The market-implied 1-standard-deviation range for ACB extends from approximately $2.71 on the downside to $3.05 on the upside. A ACB collar hedges an existing long ACB position with a protective put while financing the put cost via a short call; when the premiums roughly offset, the collar acts as a near-zero-cost insurance band around the current spot. Current ACB IV rank near 1.03% sits in the lower third of its 1-year distribution, where IV often re-expands toward the mean; this favors premium-buying structures and disadvantages premium-selling structures on ACB at 20.00%. As a Healthcare name, ACB options can move on sector-level news flow (peer earnings, regulatory updates, industry-specific macro data) in addition to ACB-specific events.

ACB collar positions are structurally neutral (protective); the modeled P&L assumes European-style exercise at expiration and ignores early assignment, transaction costs, dividends paid before expiry on the stock leg (when present), and the bid-ask spread on the listed chain. ACB positions also carry Healthcare sector concentration risk; news flow inside the sector (peer earnings, regulatory shifts, supply-chain headlines) can move ACB alongside the broader basket even when ACB-specific fundamentals are unchanged. Always rebuild the position from current ACB chain quotes before placing a trade.

Frequently asked questions

What is a collar on ACB?
A collar on ACB is the collar strategy applied to ACB (stock). The strategy is structurally neutral (protective): A collar pairs long stock with a protective out-of-the-money put financed by a short out-of-the-money call, capping both tails of the position around the current spot. With ACB stock trading near $2.88, the strikes shown on this page are snapped to the nearest listed ACB chain strike and the premiums come straight from the end-of-day bid/ask midpoint.
How are ACB collar max profit and max loss calculated?
Max profit roughly equals short-call strike minus cost basis plus net premium; max loss roughly equals cost basis minus long-put strike minus net premium. Breakeven shifts by the net premium. For the ACB collar priced from the end-of-day chain at a 30-day expiry (ATM IV 20.00%), the computed maximum profit is unbounded per contract and the computed maximum loss is unbounded per contract.

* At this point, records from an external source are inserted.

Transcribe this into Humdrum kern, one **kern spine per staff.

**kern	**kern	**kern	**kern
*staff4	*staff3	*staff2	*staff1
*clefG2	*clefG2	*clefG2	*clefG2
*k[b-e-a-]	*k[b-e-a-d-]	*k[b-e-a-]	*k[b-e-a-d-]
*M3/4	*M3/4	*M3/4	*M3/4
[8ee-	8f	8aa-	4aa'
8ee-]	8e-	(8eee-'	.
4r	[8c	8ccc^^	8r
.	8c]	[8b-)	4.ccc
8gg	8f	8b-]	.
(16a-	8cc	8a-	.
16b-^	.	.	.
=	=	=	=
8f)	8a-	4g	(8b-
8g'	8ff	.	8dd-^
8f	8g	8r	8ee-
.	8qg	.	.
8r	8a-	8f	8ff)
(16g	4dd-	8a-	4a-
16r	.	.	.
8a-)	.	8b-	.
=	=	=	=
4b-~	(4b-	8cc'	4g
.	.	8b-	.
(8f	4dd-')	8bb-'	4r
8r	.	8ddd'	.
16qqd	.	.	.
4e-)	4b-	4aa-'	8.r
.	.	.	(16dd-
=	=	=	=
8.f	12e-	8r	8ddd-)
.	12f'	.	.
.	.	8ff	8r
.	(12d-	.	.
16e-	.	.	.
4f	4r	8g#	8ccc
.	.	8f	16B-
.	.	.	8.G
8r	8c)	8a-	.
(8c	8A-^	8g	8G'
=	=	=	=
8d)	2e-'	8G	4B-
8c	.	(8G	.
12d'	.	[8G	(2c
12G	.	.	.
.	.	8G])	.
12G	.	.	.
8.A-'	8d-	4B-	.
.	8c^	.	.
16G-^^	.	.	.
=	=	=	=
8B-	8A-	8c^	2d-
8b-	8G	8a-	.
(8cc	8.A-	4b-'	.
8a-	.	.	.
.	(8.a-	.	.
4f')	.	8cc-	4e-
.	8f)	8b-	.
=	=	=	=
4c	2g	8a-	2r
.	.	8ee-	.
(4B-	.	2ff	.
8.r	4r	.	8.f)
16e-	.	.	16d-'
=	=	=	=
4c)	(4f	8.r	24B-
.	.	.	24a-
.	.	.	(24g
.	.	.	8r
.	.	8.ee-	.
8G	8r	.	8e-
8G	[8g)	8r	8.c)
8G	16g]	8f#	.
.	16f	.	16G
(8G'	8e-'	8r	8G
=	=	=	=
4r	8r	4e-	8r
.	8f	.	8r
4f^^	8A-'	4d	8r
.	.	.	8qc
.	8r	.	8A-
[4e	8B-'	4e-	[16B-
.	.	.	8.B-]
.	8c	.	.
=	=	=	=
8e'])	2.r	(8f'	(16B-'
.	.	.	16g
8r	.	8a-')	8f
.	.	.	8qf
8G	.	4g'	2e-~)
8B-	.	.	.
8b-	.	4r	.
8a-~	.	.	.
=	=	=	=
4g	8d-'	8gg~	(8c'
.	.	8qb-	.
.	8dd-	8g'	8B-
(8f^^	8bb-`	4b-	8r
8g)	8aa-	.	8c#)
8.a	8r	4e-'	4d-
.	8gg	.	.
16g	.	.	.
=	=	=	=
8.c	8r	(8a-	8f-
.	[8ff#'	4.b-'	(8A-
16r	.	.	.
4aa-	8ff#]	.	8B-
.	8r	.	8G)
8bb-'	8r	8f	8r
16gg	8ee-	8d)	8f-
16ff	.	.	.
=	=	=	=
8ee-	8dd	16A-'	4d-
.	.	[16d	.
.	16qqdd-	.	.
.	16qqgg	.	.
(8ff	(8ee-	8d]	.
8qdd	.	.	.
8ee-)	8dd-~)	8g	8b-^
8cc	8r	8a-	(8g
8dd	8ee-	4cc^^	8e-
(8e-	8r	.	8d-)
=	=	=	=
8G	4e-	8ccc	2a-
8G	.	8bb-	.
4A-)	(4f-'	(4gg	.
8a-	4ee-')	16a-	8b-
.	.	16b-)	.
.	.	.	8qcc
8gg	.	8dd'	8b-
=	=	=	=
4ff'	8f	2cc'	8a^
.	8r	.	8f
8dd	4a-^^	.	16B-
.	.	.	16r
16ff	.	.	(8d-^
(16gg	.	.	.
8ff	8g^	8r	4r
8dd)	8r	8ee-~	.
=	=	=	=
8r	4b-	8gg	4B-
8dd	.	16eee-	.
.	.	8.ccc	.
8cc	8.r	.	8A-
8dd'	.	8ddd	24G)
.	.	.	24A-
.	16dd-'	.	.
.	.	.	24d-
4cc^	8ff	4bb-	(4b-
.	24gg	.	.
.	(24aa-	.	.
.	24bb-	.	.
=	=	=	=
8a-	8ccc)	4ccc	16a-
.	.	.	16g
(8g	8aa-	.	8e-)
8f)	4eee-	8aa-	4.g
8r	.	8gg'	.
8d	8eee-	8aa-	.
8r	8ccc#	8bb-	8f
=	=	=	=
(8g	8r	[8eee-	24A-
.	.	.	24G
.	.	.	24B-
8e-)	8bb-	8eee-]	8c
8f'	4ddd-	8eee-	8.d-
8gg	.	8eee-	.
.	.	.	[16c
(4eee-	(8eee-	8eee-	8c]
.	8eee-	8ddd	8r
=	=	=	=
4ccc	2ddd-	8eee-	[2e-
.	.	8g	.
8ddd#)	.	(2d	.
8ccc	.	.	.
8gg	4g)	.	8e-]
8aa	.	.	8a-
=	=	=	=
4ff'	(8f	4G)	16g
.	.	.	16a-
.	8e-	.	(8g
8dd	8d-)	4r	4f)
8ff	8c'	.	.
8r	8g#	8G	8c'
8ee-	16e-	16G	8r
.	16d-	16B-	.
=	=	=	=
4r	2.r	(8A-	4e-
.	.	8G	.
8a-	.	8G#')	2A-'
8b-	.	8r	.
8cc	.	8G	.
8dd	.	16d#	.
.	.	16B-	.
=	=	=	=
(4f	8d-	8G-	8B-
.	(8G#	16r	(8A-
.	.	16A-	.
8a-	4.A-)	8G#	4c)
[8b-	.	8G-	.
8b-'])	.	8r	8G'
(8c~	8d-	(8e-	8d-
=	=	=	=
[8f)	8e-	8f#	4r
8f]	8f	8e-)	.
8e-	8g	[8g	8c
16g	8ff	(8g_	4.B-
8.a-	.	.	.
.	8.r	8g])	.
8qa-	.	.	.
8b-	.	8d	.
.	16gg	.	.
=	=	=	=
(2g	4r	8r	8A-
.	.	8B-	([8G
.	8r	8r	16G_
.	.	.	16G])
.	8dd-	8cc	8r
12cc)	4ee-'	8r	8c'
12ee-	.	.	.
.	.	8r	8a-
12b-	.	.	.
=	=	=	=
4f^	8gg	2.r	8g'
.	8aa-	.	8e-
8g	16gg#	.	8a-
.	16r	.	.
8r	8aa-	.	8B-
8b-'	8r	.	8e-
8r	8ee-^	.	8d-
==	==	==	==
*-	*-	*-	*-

Live intraday quotes will differ as the chain moves through the trading session.
What is the breakeven for a ACB collar?
The breakeven for the ACB collar priced on this page is no defined breakeven on the modeled curve at expiration, derived from end-of-day chain premiums. Breakeven is the underlying price at which the strategy's P&L crosses zero ignoring transaction costs and assignment risk. The current ACB market-implied 1-standard-deviation expected move is approximately 5.73%; if the move sits well outside the breakeven distance, the structure's risk-reward becomes correspondingly tighter.
When should you consider a collar on ACB?
Collars on ACB hedge an existing long ACB stock position; the long put sets a floor while the short call finances it, often run as a near-zero-cost hedge during expected volatility windows.
How does current ACB implied volatility affect this collar?
ACB ATM IV is at 20.00% with IV rank near 1.03%, which is on the low end of its 1-year range. Premium-buying structures (long call, long put, debit spreads) are relatively cheap in this regime; premium-selling structures collect less credit per unit risk.